Today I had my training for volunteer work with sexual minority youth. It’s the second such training I’ve had – the first being in 2009. No matter how basic the information we learn is, I feel like there is always some new information to take in, or some new perspective to look at something from. I was glad to be there and to have the opportunity to learn more or to refresh information that I’d already known.
The age ranges that I’ll be interacting with are around the ages of 12-24ish and often times are youth at risk. The training lasted for four hours and was, for the most part, gut-wrenching. We first learned what at-risk youth were. Examples could be at risk for: poverty, isolation, stds, self-harm, pregnancy, and homelessness. For all of the categories we listed, GLBTQ youth were more likely to be at risk. The woman leading the training noted that we don’t know a single area in which GLBTQ aren’t more at risk.
There was so much to take in, but one really special thing about GSA (gay straight alliance) or QRC (queer resource centers) is being able to be in a space where you can begin to feel comfortable expressing your identity safely. For some people they may not be able to come out, express their gender, or be open and honest about their fears or sense-of-self anywhere else. Places like this haven’t always existed. Kids are coming out and talking about these things much younger now than they used to.

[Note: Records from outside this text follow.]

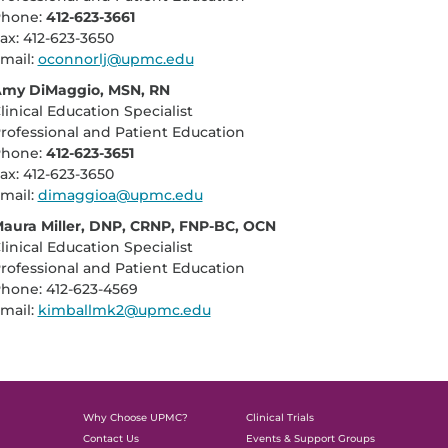
hone:
412-623-3661
ax: 412-623-3650
mail:
oconnorlj@upmc.edu
my DiMaggio, MSN, RN
linical Education Specialist
rofessional and Patient Education
hone:
412-623-3651
ax: 412-623-3650
mail:
dimaggioa@upmc.edu
aura Miller, DNP, CRNP, FNP-BC, OCN
linical Education Specialist
rofessional and Patient Education
hone: 412-623-4569
mail:
kimballmk2@upmc.edu
Why Choose UPMC?
Clinical Trials
Contact Us
Events & Support Groups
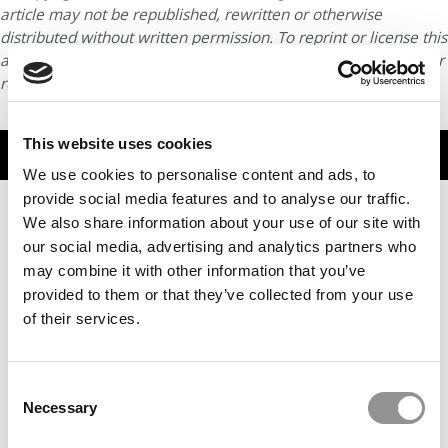
article may not be republished, rewritten or otherwise
distributed without written permission. To reprint or license this
article or any content from Poets & Quants, please submit your
request
HERE
.
This website uses cookies
TRENDING
We use cookies to personalise content and ads, to
provide social media features and to analyse our traffic.
We also share information about your use of our site with
our social media, advertising and analytics partners who
may combine it with other information that you’ve
provided to them or that they’ve collected from your use
of their services.
Consent
Necessary
2025 MBA To Watch: Wei-Chi (Victor) Su, University of
Selection
Maryland (Smith)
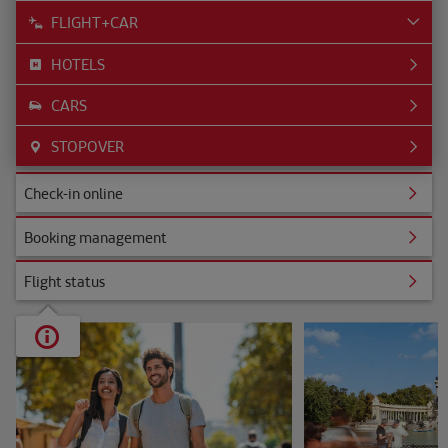
FLIGHT+CAR
HOTELS
CARS
STOPOVER
ine
Check-in online
nagement
Booking management
s
Flight status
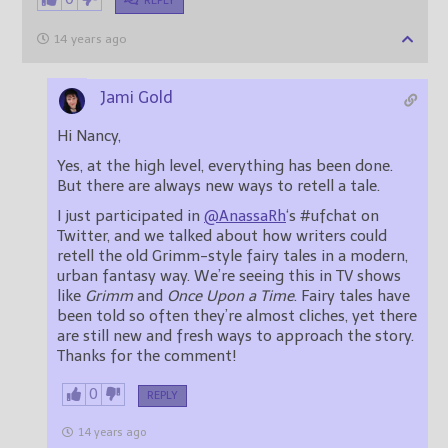
REPLY
14 years ago
Jami Gold
Hi Nancy,
Yes, at the high level, everything has been done.
But there are always new ways to retell a tale.
I just participated in
@AnassaRh
‘s #ufchat on
Twitter, and we talked about how writers could
retell the old Grimm-style fairy tales in a modern,
urban fantasy way. We’re seeing this in TV shows
like
Grimm
and
Once Upon a Time
. Fairy tales have
been told so often they’re almost cliches, yet there
are still new and fresh ways to approach the story.
Thanks for the comment!
0
REPLY
14 years ago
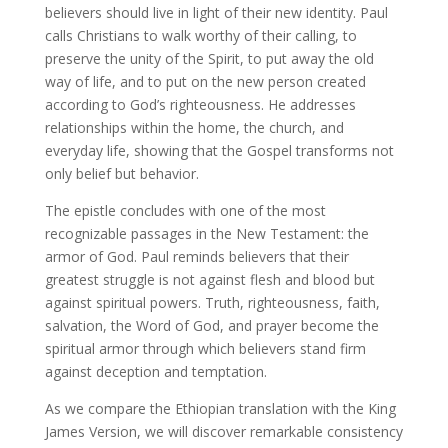
believers should live in light of their new identity. Paul
calls Christians to walk worthy of their calling, to
preserve the unity of the Spirit, to put away the old
way of life, and to put on the new person created
according to God’s righteousness. He addresses
relationships within the home, the church, and
everyday life, showing that the Gospel transforms not
only belief but behavior.
The epistle concludes with one of the most
recognizable passages in the New Testament: the
armor of God. Paul reminds believers that their
greatest struggle is not against flesh and blood but
against spiritual powers. Truth, righteousness, faith,
salvation, the Word of God, and prayer become the
spiritual armor through which believers stand firm
against deception and temptation.
As we compare the Ethiopian translation with the King
James Version, we will discover remarkable consistency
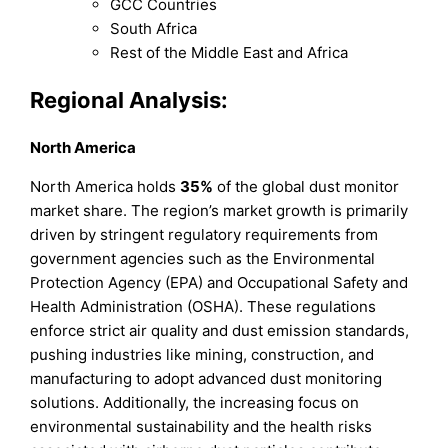
GCC Countries
South Africa
Rest of the Middle East and Africa
Regional Analysis:
North America
North America holds
35%
of the global dust monitor
market share. The region’s market growth is primarily
driven by stringent regulatory requirements from
government agencies such as the Environmental
Protection Agency (EPA) and Occupational Safety and
Health Administration (OSHA). These regulations
enforce strict air quality and dust emission standards,
pushing industries like mining, construction, and
manufacturing to adopt advanced dust monitoring
solutions. Additionally, the increasing focus on
environmental sustainability and the health risks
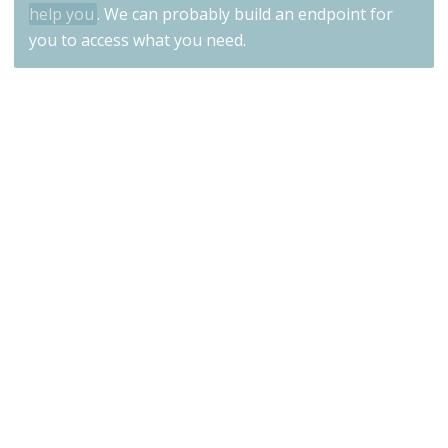
help you
. We can probably build an endpoint for
you to access what you need.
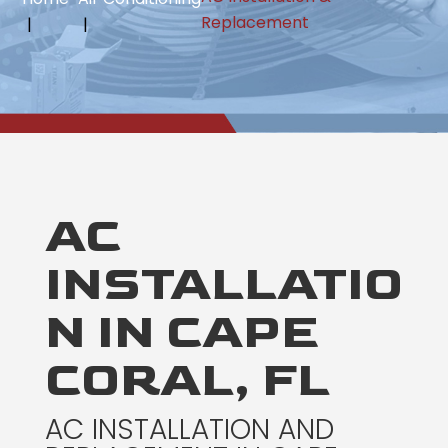
Replacement
AC
INSTALLATIO
N IN CAPE
CORAL, FL
AC INSTALLATION AND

At the beginning of this (and my last) training session we talked about gender specific pronouns. In my college courses we’ve started introducing ourselves with our pronoun preferences. For instance, during roll, I would say “My name is Lorelei and I go by female pronouns” or “My name is Lorelei and I go by she and her.”
Pronouns are something really important to know because you can really alienate someone if you call them “he” when they identify as “she.” It’s also hard because we do have those snap judgements and want to quickly categorize someone in our minds. We may be curious to ask how someone identifies if we can’t quickly snap judge them into a category. Someone who is trans* or gender queer or androgynous, for instance, may not be as easy to “read” in a traditional sense. We talked about what that means and how people may use gender to identify themselves. We talked about how you can ask someone how they identify, if you are unsure of how to refer to them in conversation.
Preference varies – so we were told that generally it’s safe to call people by their name or go the gender neutral route by using “they.” This is an intentional act of being respectful of someone. Of course you don’t know what someone has gone through or how sensitive they are going to be. We came to the conclusion that it is okay to ask someone what gender pronoun they prefer, if it’s appropriate for the conversation. Instead of saying “are you a guy or a girl?” you could introduce yourself first “My name is Lorelei and I go by female pronouns, what’s your name?” This allows you to say “This is who I am so you don’t misread me, who are you so I don’t misread you?” Some people may prefer to be pulled aside. You also have to keep in mind that not everyone is “out” and so a gender pronoun that they prefer in a safe space might not be what they use at home or around family. There is a lot of variance and everyone is different.
Being respectful and listening to people talk and trying not to make too many assumptions is a great way to go.
If anyone has anything to add – please do.